Get SMART About your Job Hunt
By Elijah Thomas
If your objective is to find a new job, goal-setting is a great way to get there. However, not just any old goals will do the trick.
The well-known management consultant Peter Drucker taught that without planning, any action will fail. To help managers plan, he created what has become known as SMART goals. While he was developing management theory, it applies just as well to job hunting.
What are SMART goals?
The acronym sets forth the characteristics that make goals successful. The “A” and the “R” has varied a bit, but a generally accepted definition is:
S-Specific
M-Measurable
A-Achievable
R-Realistic/Relevant
T-Time-bound
Setting SMART job-hunting goals
Creating SMART goals takes a little more thinking about what you want to achieve. Start by making a list of what you want to accomplish. Maybe you want to learn better cover-writing skills, update your professional skills, contact potential references or send out job applications.
Those can all form the foundation for your SMART goals, but they are only the first step.
Let’s take “update professional skills” as an example. That’s a great general goal, but not a SMART goal.
Getting specific. Think about how to make your goal quantifiable. Narrow the goal to be more specific, to deal with only one thing at a time. For example: “Learn how to use the payroll functions of the QuickBooks accounting program.”
Measuring your goal. How will you know if you’ve accomplished your goal? What will success look like? Build the answers to those questions into your goals. For example: “Pass an online course in QuickBooks payroll functions by at least 85%.”
Making the goal achievable. This is the opportunity to take time to figure out the barriers to achieving your goals and how you can overcome them. The more realistic your goals are, the more likely you are to continue working toward them. For example: “Pass an online course in QuickBooks payroll functions by at least 85% by spending at 30 minutes twice a week taking the course.”
Making the goal relevant or realistic. One of the key questions you want to ask yourself is whether the goal will help you achieve your over-arching objective. In our example, the goal is a relevant one if you are pursuing a job that requires accounting skills. However, if you are going after careers that don’t typically involve accounting, this isn’t a skill that is going to be relevant or realistic, even if you might enjoy learning it. Likewise, if you want to be an auditor or accounts receivable clerk, for example, learning payroll might not be as relevant as learning a different module.

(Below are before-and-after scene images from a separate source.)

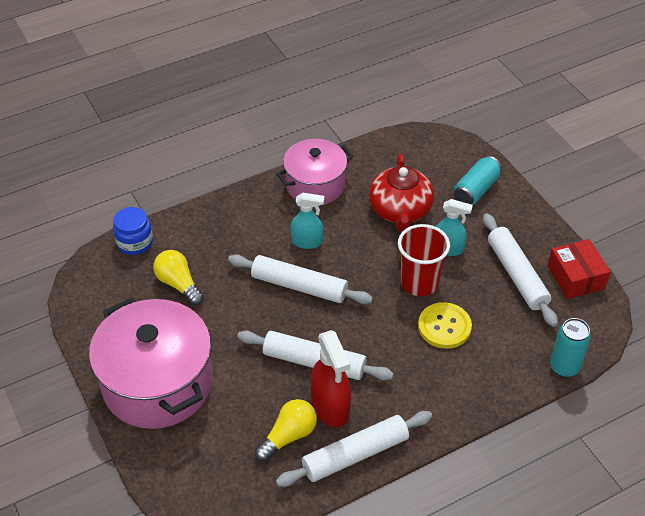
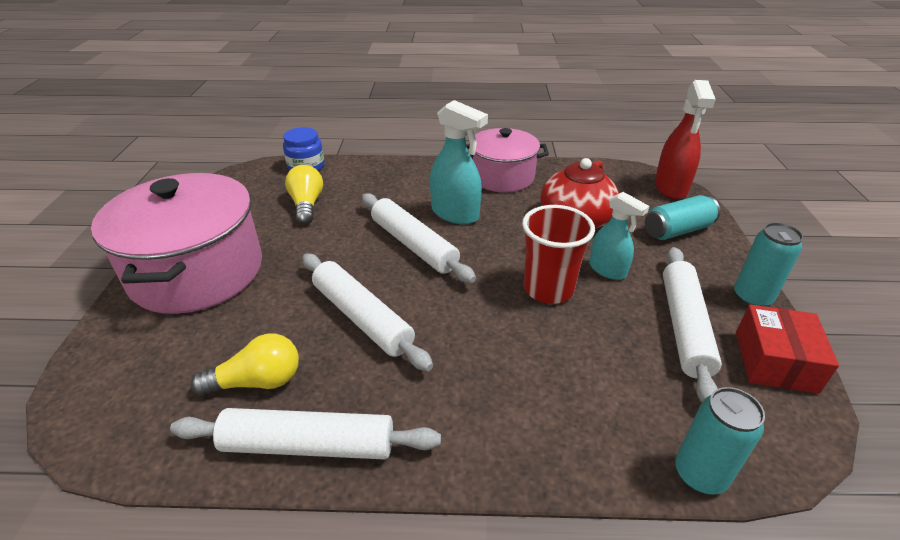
camera: 30 degrees right, 10 degrees down
turquoise spray bottle [290,193,324,249] -> turquoise spray bottle [430,100,488,225], size x1.50
red spray bottle [311,330,351,427] -> red spray bottle moved to [655,80,716,199]
yellow button [418,302,472,349] -> none
none -> turquoise can [734,222,803,307]

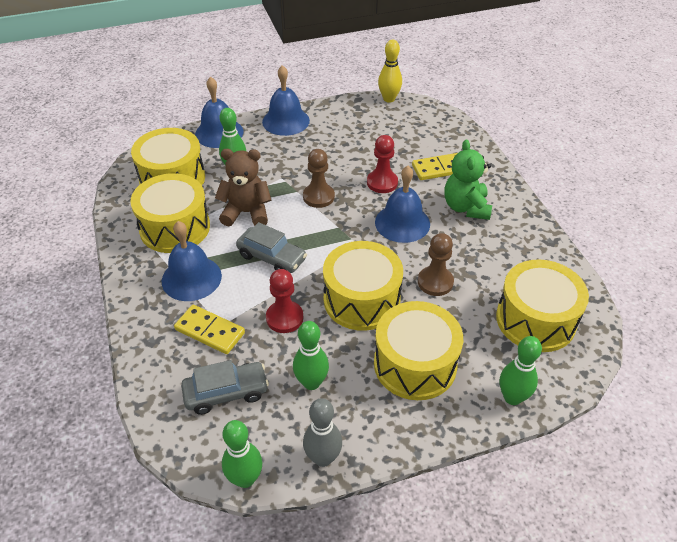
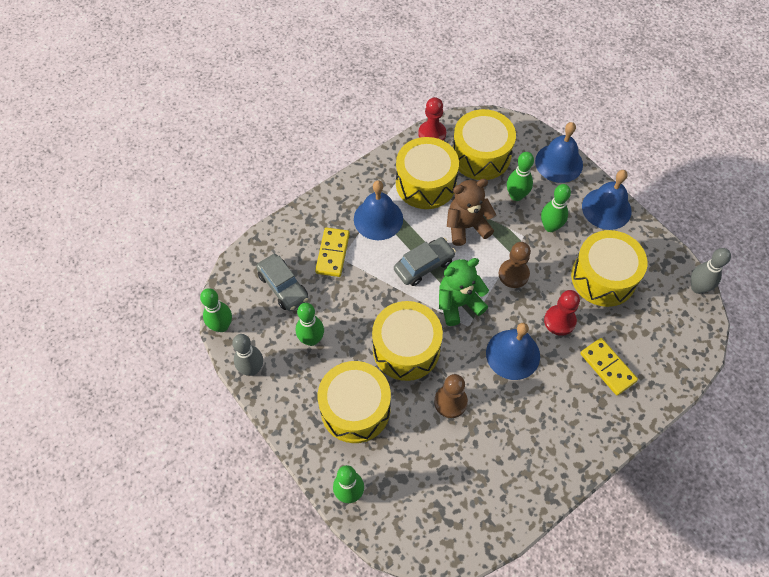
camera: 70 degrees right, 15 degrees up
brown teddy bear [215,149,271,226] -> brown teddy bear turned 90 degrees counterclockwise [447,179,496,246]
grey car [236,222,307,273] -> grey car turned 135 degrees counterclockwise [394,237,456,286]
red pawn [266,269,303,333] -> red pawn moved to [418,97,446,141]
yellow bowling pin [378,40,402,103] -> grey bowling pin [691,248,731,294]
green teddy bear [445,140,492,220] -> green teddy bear moved to [439,258,489,326]
yellow drum [496,259,589,352] -> yellow drum moved to [571,230,647,307]
none -> green bowling pin [541,184,571,232]

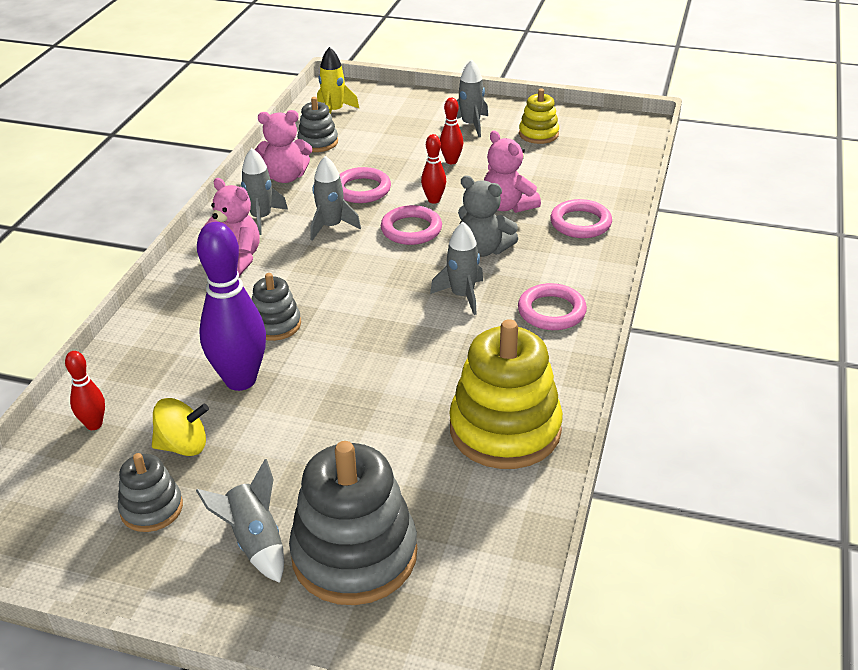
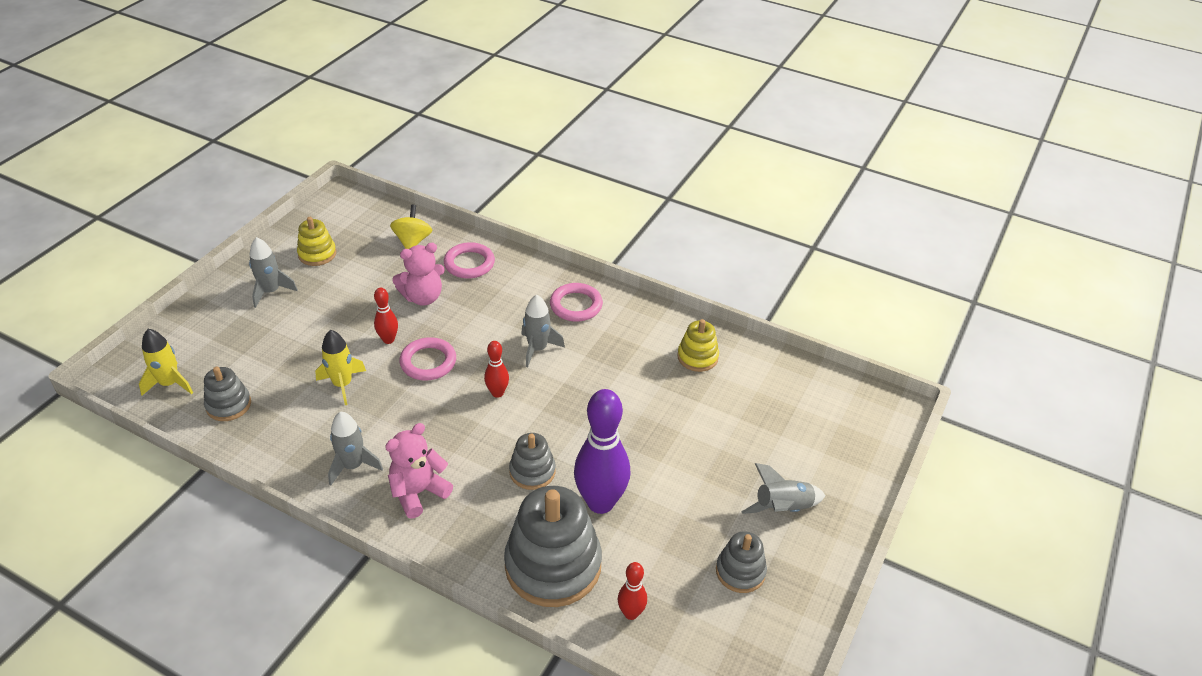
camera: 80 degrees left, 5 degrees up
yellow spinning top [152,398,209,456] -> yellow spinning top moved to [390,205,432,249]
pink teddy bear [255,110,312,183] -> none
grey stacking toy [289,441,417,605] -> grey stacking toy moved to [504,486,602,607]
grey rocket [310,156,361,241] -> none
pink ring [339,167,391,203] -> yellow rocket [315,330,366,405]
red bowling pin [440,98,463,164] -> red bowling pin moved to [484,341,509,398]
yellow stacking toy [449,319,563,469] -> yellow stacking toy [677,319,719,372], size x0.52
grey teddy bear [458,175,518,257] -> none

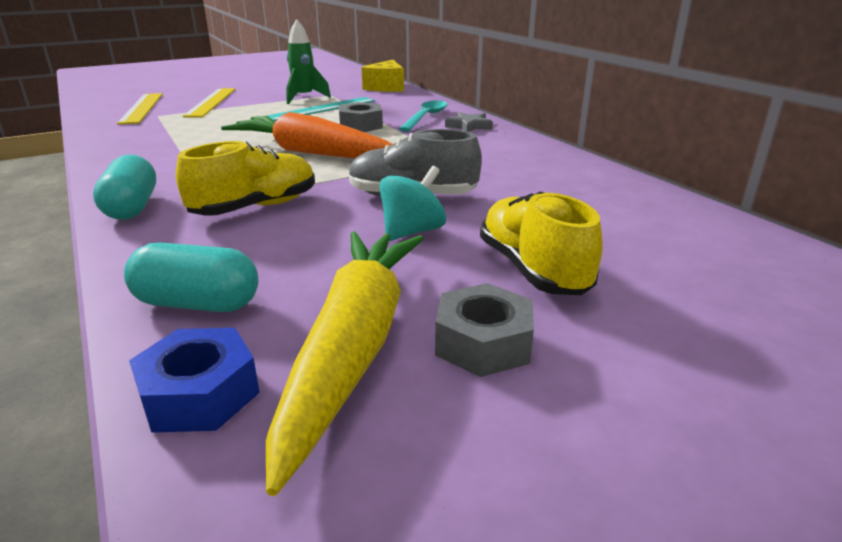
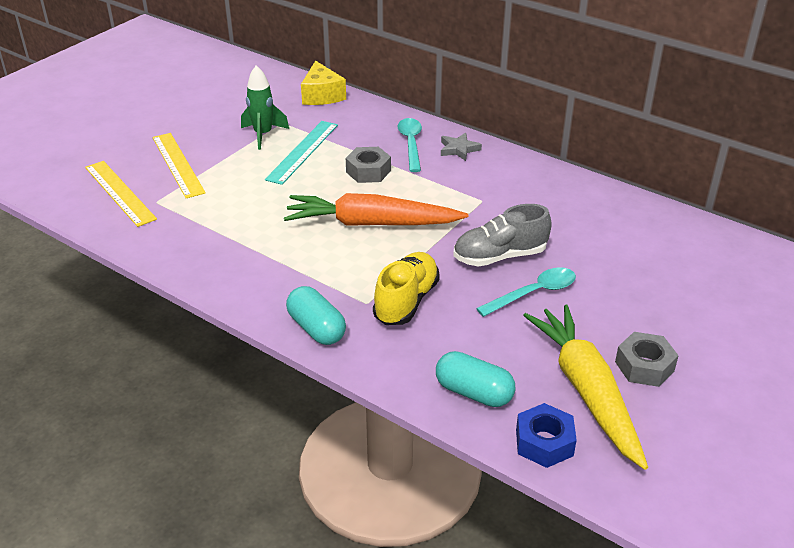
camera: 25 degrees left, 10 degrees up
turquoise capsule [124,243,258,312] -> turquoise capsule turned 45 degrees clockwise [436,351,515,407]
turquoise spinning top [380,166,446,241] -> turquoise spoon [476,267,576,317]
yellow shoe [480,191,602,295] -> none

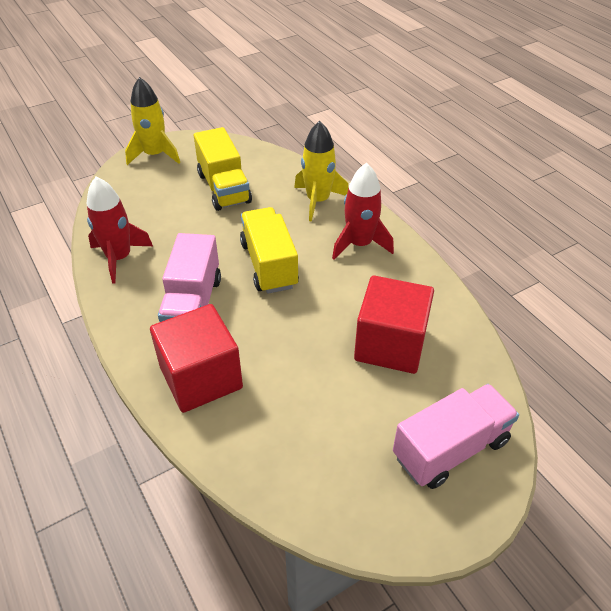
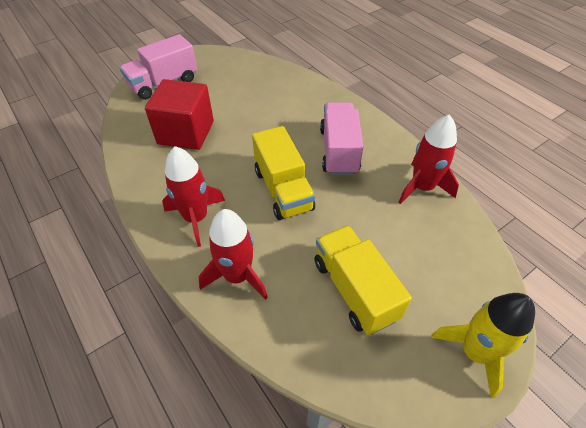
camera: 175 degrees right, 5 degrees up
red cube [150,304,243,413] -> none
yellow rocket [294,121,349,222] -> red rocket [198,209,268,300]

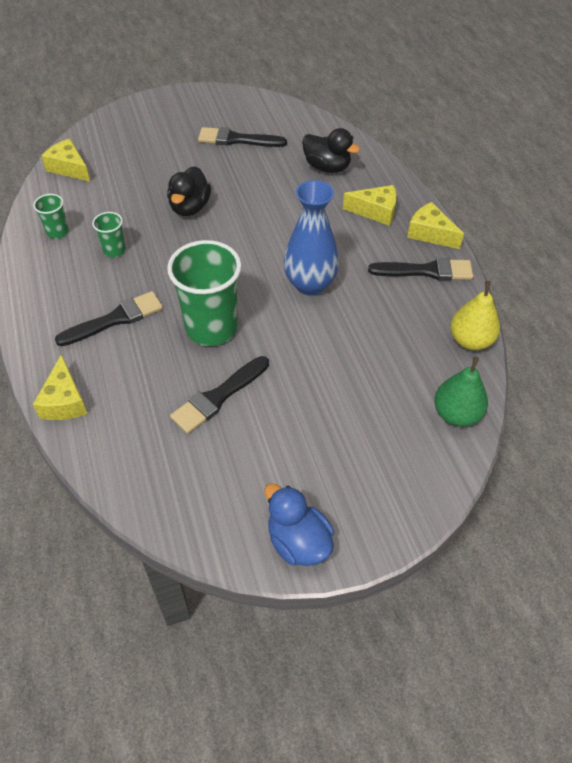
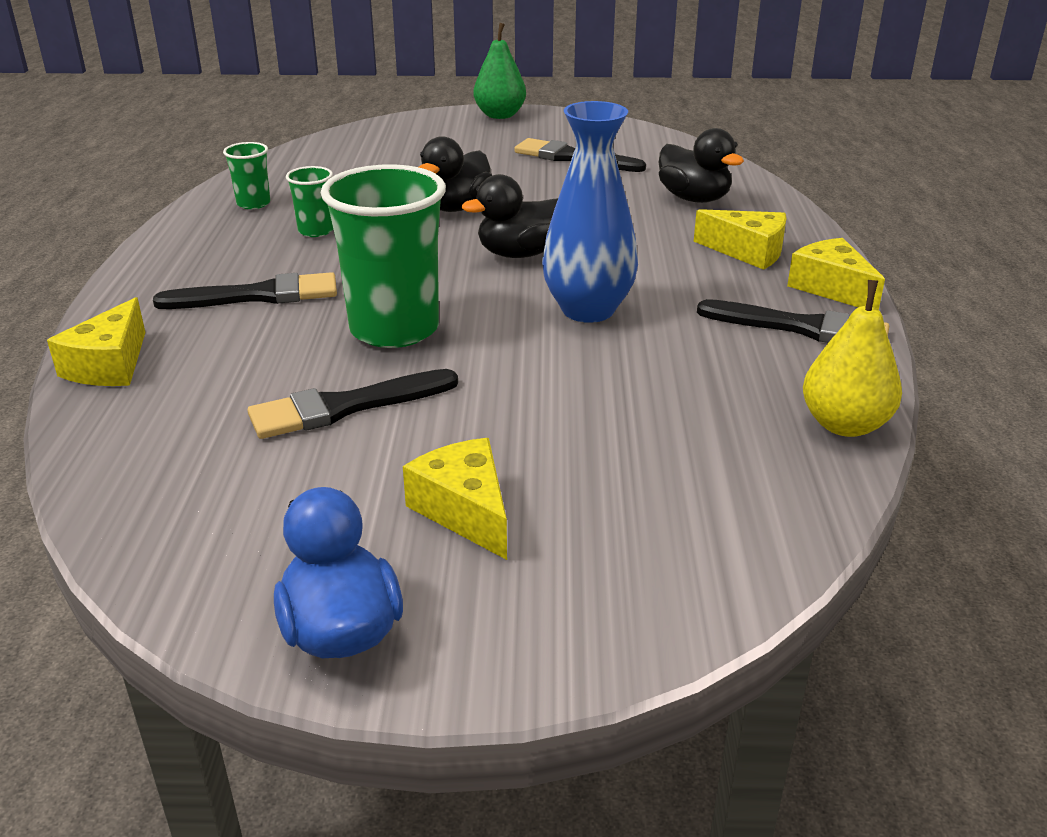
camera: 20 degrees right, 20 degrees down
yellow cheese [41,138,90,182] -> yellow cheese moved to [403,438,507,560]
green pear [434,357,488,427] -> green pear moved to [473,23,526,119]
none -> black duck [462,174,558,258]

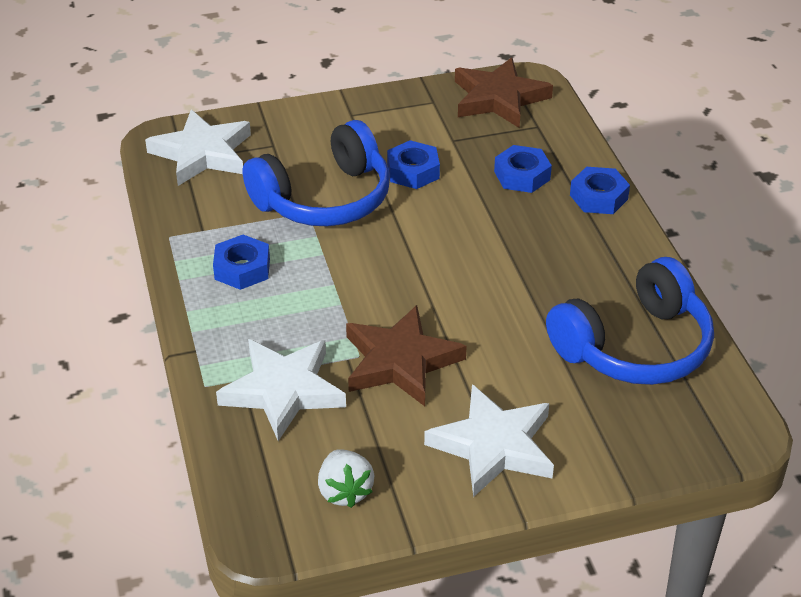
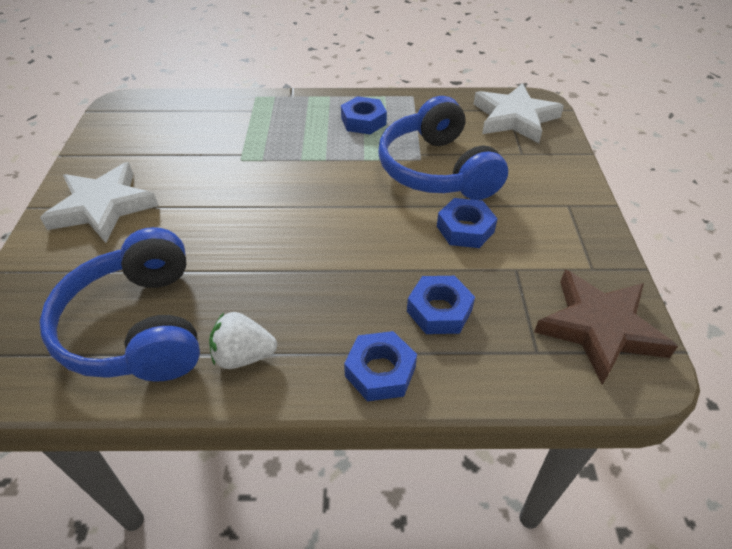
camera: 105 degrees right, 5 degrees up
white star [216,339,346,441] -> none
white strawberry [318,449,374,508] -> white strawberry moved to [209,312,277,369]
brown star [346,305,467,406] -> none

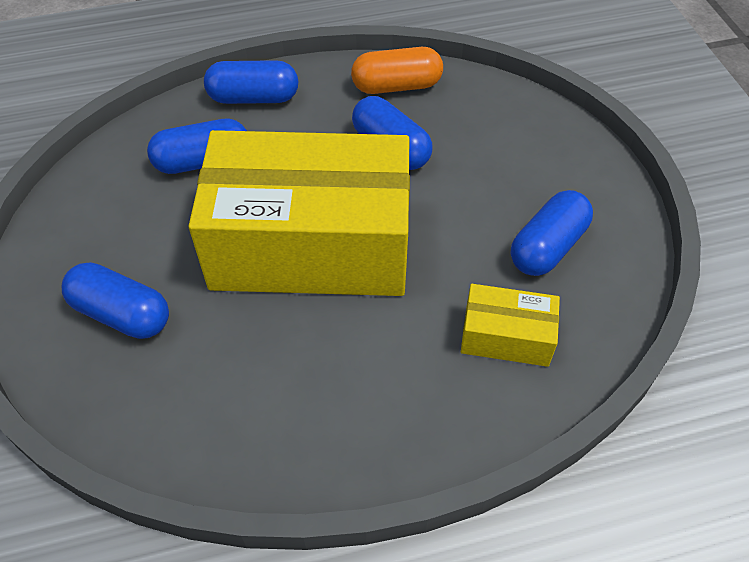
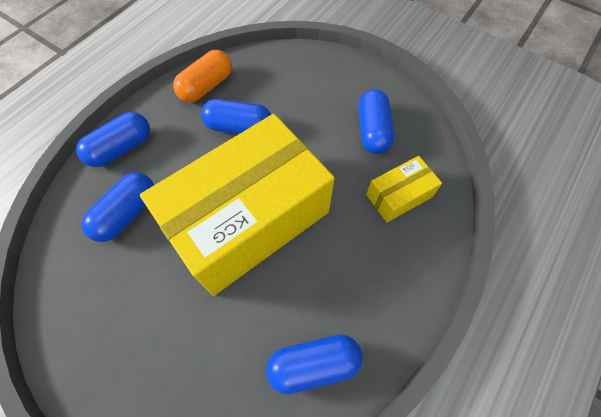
camera: 40 degrees left, 10 degrees up
blue capsule [62,262,169,339] -> blue capsule moved to [266,334,363,395]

Setting a time schedule. Goals can be short- or long-term. Determine the time frame you need to accomplish the goal and build that into the goal itself. For example: “Pass an online course in QuickBooks payroll functions in the next two months by at least 85% by spending at least 30 minutes twice a week taking the course.”
Once you have done this with all your job-hunting goals, you have built a road map to successfully landing a new job.